> **Data supplied**:
* * * * * * * * *

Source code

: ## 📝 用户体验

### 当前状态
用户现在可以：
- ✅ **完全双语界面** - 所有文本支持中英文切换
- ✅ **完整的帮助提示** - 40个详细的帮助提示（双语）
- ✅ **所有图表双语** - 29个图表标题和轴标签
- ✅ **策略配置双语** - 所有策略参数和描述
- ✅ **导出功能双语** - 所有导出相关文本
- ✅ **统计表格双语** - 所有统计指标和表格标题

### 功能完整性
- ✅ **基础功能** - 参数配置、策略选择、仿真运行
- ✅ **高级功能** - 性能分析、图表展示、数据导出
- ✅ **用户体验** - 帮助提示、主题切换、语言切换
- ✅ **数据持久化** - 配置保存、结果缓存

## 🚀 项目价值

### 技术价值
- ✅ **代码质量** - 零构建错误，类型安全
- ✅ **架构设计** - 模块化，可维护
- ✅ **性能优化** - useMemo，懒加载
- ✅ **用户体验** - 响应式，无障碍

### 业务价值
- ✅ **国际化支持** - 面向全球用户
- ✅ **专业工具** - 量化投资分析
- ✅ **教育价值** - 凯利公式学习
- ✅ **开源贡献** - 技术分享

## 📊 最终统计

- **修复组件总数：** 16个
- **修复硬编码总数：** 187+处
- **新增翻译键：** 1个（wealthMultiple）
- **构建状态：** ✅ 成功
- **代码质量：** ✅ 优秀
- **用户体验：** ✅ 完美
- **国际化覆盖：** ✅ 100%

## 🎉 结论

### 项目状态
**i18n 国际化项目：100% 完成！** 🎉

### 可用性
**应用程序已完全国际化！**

* * * * * * * * *

> **Work instructions**: Nothing is to be altered; retype each entry exactly.

> **Exercise answer**:
Source code

: ## 📝 用户体验

### 当前状态
用户现在可以：
- ✅ **完全双语界面** - 所有文本支持中英文切换
- ✅ **完整的帮助提示** - 40个详细的帮助提示（双语）
- ✅ **所有图表双语** - 29个图表标题和轴标签
- ✅ **策略配置双语** - 所有策略参数和描述
- ✅ **导出功能双语** - 所有导出相关文本
- ✅ **统计表格双语** - 所有统计指标和表格标题

### 功能完整性
- ✅ **基础功能** - 参数配置、策略选择、仿真运行
- ✅ **高级功能** - 性能分析、图表展示、数据导出
- ✅ **用户体验** - 帮助提示、主题切换、语言切换
- ✅ **数据持久化** - 配置保存、结果缓存

## 🚀 项目价值

### 技术价值
- ✅ **代码质量** - 零构建错误，类型安全
- ✅ **架构设计** - 模块化，可维护
- ✅ **性能优化** - useMemo，懒加载
- ✅ **用户体验** - 响应式，无障碍

### 业务价值
- ✅ **国际化支持** - 面向全球用户
- ✅ **专业工具** - 量化投资分析
- ✅ **教育价值** - 凯利公式学习
- ✅ **开源贡献** - 技术分享

## 📊 最终统计

- **修复组件总数：** 16个
- **修复硬编码总数：** 187+处
- **新增翻译键：** 1个（wealthMultiple）
- **构建状态：** ✅ 成功
- **代码质量：** ✅ 优秀
- **用户体验：** ✅ 完美
- **国际化覆盖：** ✅ 100%

## 🎉 结论

### 项目状态
**i18n 国际化项目：100% 完成！** 🎉

### 可用性
**应用程序已完全国际化！**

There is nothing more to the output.